2014 Review from the Buffalo News
As a result of another amazing year of the Nutcracker production, the Buffalo News delivered a rave review of the performance which can be viewed below.
I first saw "The Nutcracker" performed live more than 30 years ago, and my hazy recollection of that elementary school auditorium performance could be summarized in two words - creepy mice.
Suffice it to say, a lot has changed in three decades, chiefly my appreciation for one of the greatest holiday tales of all time.
The American Academy of Ballet brings its version of "The Nutcracker" to the University at Buffalo Center for the Arts this weekend, and those who bypassed holiday shopping for a few hours were treated to a magical afternoon of dance.
By now, you know the story: a Christmas Eve long ago, a family celebrating the trimming of the tree, and then young Clara (Emily Fretz) is given a nutcracker and drifts off to sleep before taking the audience on a magical adventure in her imagination.
There is so much to love about "The Nutcracker," and about this version in particular. Award-winning dancer Misa Kuranaga is absolutely breathtaking as the Sugar Plum Fairy. For every little girl in the audience with a burning desire to one day become a ballerina, Kuranaga fans the flames with a performance that is absolutely mesmerizing.
Joining her to headline the talented cast is New York City Ballet Principal Dancer Daniel Ulbricht (the Mouse King and Cavalier). Together, the two close out the show with a series of dances, both together and solo, that on Saturday drew a thunderous applause from the full house. The power and precision with which they both dance is matched only by the grace with which they effortlessly glide across the stage - the crowd hanging on their every pirouette.
But lets not rush things; the beauty of this story begins back in the living room of the Stahlbaum family.
Director Maris Battaglia has her hands full.

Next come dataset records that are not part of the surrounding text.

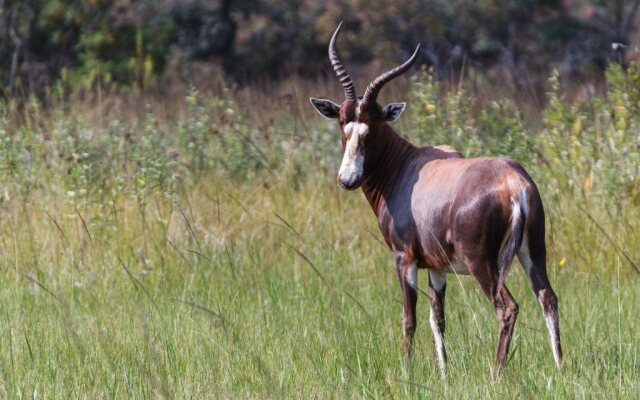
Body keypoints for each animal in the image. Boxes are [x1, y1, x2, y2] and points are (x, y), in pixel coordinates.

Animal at [312, 23, 564, 376]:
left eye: (373, 127)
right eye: (342, 123)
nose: (348, 179)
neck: (407, 166)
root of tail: (514, 183)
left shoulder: (404, 258)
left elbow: (410, 319)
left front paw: (406, 371)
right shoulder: (437, 267)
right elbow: (438, 318)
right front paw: (443, 374)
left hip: (482, 263)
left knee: (507, 308)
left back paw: (496, 375)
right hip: (533, 252)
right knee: (548, 298)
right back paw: (561, 369)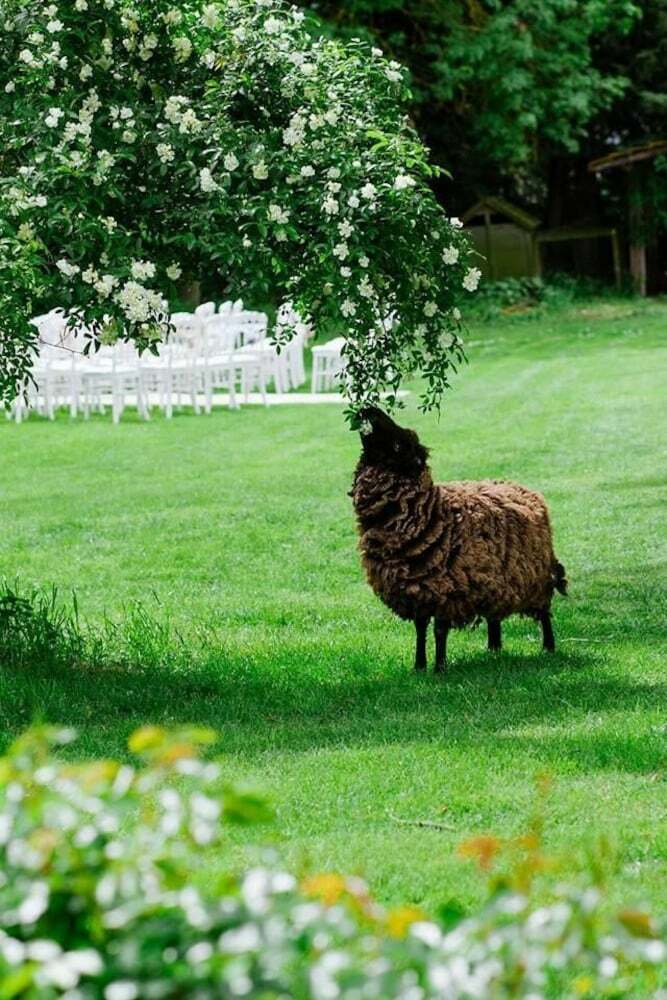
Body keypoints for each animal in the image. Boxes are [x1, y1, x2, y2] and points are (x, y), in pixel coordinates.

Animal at [350, 406, 567, 672]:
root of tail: (524, 489)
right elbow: (420, 629)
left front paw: (439, 668)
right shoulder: (418, 590)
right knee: (494, 615)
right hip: (495, 578)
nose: (367, 409)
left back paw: (548, 647)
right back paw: (493, 648)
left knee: (545, 613)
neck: (431, 515)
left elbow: (439, 631)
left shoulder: (446, 591)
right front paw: (419, 666)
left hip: (536, 576)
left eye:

She is charged with bringing together dancers from a half-dozen local studios, blending them with the immensely talented students of the American Academy of Ballet, and dropping in the star power of Kuranaga and Ulbricht. It could be a recipe for chaos or one for brilliance onstage, and under Battaglia's tutelage, the latter is the case.
Act 1 is made unforgettable thanks, in part, to the famed snowflake dance. There is something amazing about two-dozen dancers in white, snow drifting down from the rafters, dancing to hauntingly powerful, timeless music. Kudos as well to Philip Wackerfuss, who offers a nice turn as the sinisterly spooky Herr Drosselmeyer.
But Act 2 is where this production really finds its legs and soars. Opening to heavenly angels, the audience is treated to perhaps the best example of the three strengths of this performance - a beautifully intricate set, gorgeous costumes and, of course, a talented troupe of dancers.
As the slumbering Clara takes us on a world tour, with stops in Holland, China, Spain and France, each dancer seems determined to outshine those who came before, an increasingly difficult task given the talent on stage.
The scene that takes the cake - or better yet, the candy cane - is a visit to Santa's workshop at the North Pole. You'll love watching the smiles on their faces and the spring in their steps as these young and dancers let loose with a high-energy, whimsical performance, set to a jazz-infused version of "Santa Claus is Coming to Town."
Living in an age of 24-hour technology and nonstop communication, in a world where the average person speaks between 7,000 and 20,000 words per day, you might be hesitant to take your little ones to a show in which actions - not words - tell the story. Don't be.
"The Nutcracker" will leave them in awe from the opening scene until Clara awakens from her magical journey through dreamland.